Peter Greene reports on the latest declaration that the sky is falling, released by the Foundation for Educational Excellence. FEE was established by Jeb Bush to push the Florida Miracle, digital learning, vouchers, charters, and high-stakes testing. When Jeb! decided to run for President, he stepped down and Condoleeza Rice took his place. She has been quiet, perhaps because she is learning the ropes about education. While Condi is studying up, Jeb!s righthand woman, Patricia Levesque wrote this latest blast at America’s terrible schools.

Quite frankly, I wonder why everyone swallows the latest alarm. We are,after all, the most powerful nation on earth. If our schools are so awful, how did we achieve economic, military, and cultural success? Sure, we have problems, big problems, especially segregation and poverty. But that is never what reformsters worry about. They work on the assumption that if they could get the right standards and the right tests, poverty would disappear.

FEE has discovered an earth-shattering crisis: the “Proficiency Gap.” It seems that NAEP has a higher standard for proficiency than almost every state. This is not a new finding. I think it has been written about many times. The NAEP “proficiency” standard is very high; it represents a very high level of performance on the NAEP tests. States, which must be concerned about getting kids through high school, do not set as high a standard as NAEP. NAEP proficiency was never meant to be a goal that all or almost all students could reach. No matter how high your expectations, some kids will not do as well as others. Not all will achieve A-level performance.

Greene’s complaint is that FEE never defines what proficiency is or how it should be measured. FEE seems to assume that a score on tests of reading and math are all that is needed to predict whether students are ready for college and careers. Peter has too much experience to accept that claim, especially when it comes from privatization advocates with no classroom experience.

Greene asks:

Is there a proficiency gap?

Between what and what? If the assertion is that we have a gap between the results of one lousy standardized test and another different lousy standardized test, then, yeah, I guess so, but so what? If the gap is between what we tell students they can accomplish and what they actually are able to accomplish– well, where’s the evidence? Oh, I know what reformsters believe– that all the poverty in the country is the result of students who couldn’t score high enough on a standardized test. This strikes me as highly unlikely, though I get that there are many possible explanations for and solutions to widespread poverty. But if we’ve had the most terrible education system in the world, and we should fear that because it will lead to failure and collapse, I just feel as if the country isn’t doing as badly as all these chicken littling privatizers want to say, and where I do see failure, I see problems of racism and systemic barriers to class mobility. Oddly enough, race and poverty do not appear as issues on the proficiency gap site.

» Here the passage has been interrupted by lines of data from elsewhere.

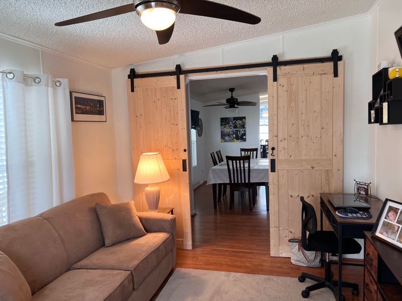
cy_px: 150
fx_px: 302
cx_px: 201
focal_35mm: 26
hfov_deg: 67.3
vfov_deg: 53.1
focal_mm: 5.7
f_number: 1.5
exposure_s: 1/120
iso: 100
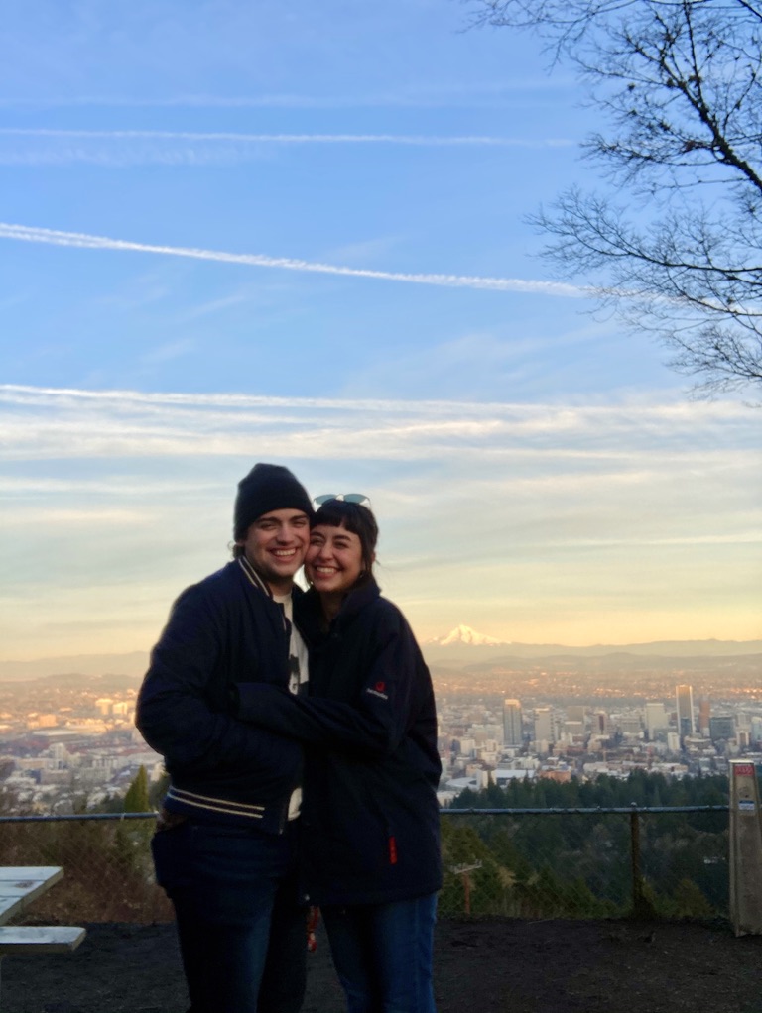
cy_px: 506
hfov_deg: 44.2
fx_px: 938
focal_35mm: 32
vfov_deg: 56.8
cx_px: 381
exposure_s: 1/267
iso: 20
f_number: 2.2
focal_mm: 2.87
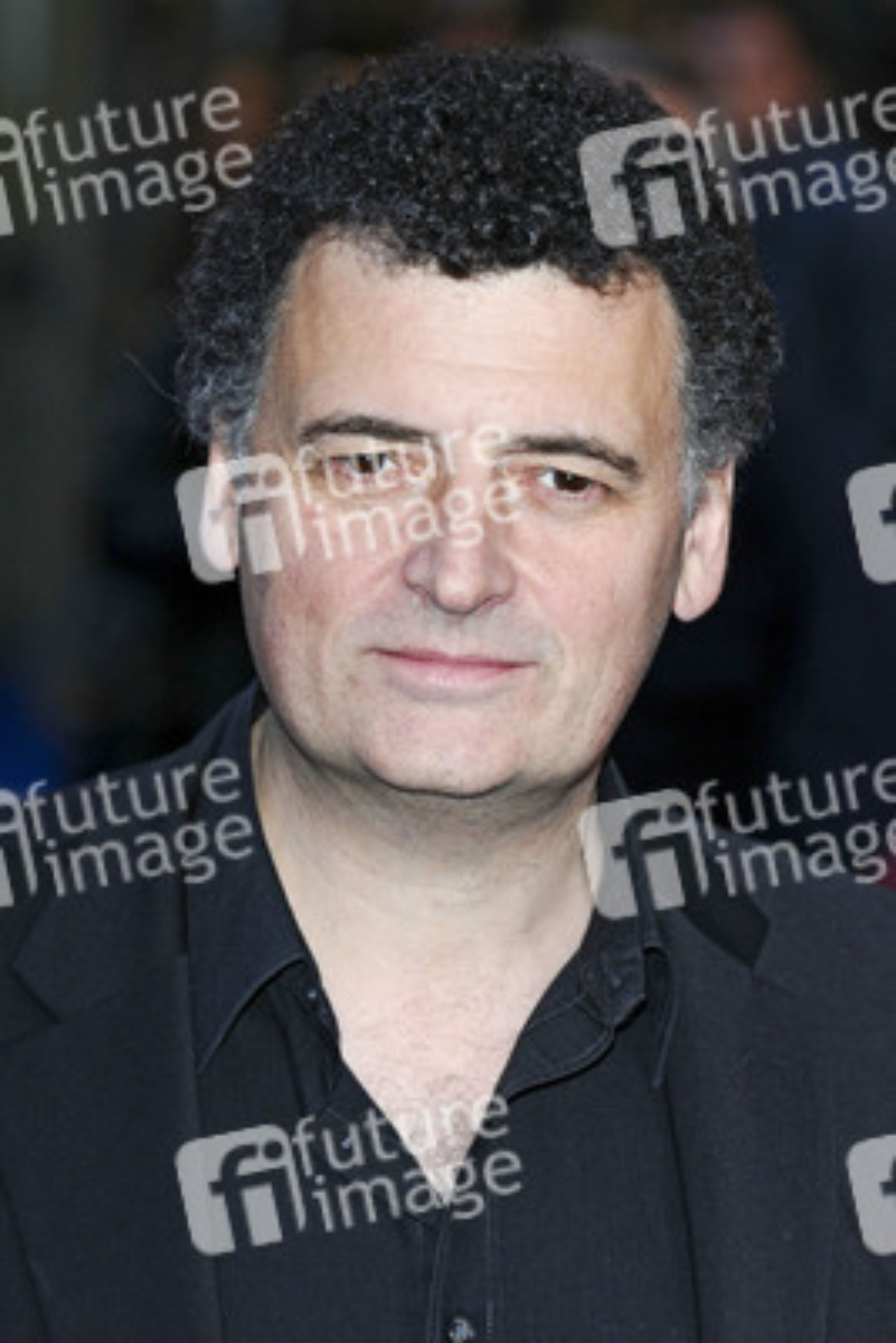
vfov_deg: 13.0
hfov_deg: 8.7
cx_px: 448
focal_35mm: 158
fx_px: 5874
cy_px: 672
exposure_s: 1/200
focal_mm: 105
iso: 320
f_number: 4.5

So if FEE is declaring that states need to do more about closing the resource gap and the opportunity gap and the stupid racist barriers gap, that would be swell. But I’ve read enough FEE materials to suspect that they’re chicken littling in one more act of “There’s a terrible emergency, so you must do as we say!!” The Honesty Gap folks wanted us all to buy more PARCC and SBA tests, and Common Core harder, as well as handing over more public schools to private interests. Oh, and stop opting out. This seems like more of the same old stuff aimed primarily at helping privatizers close their revenue gaps.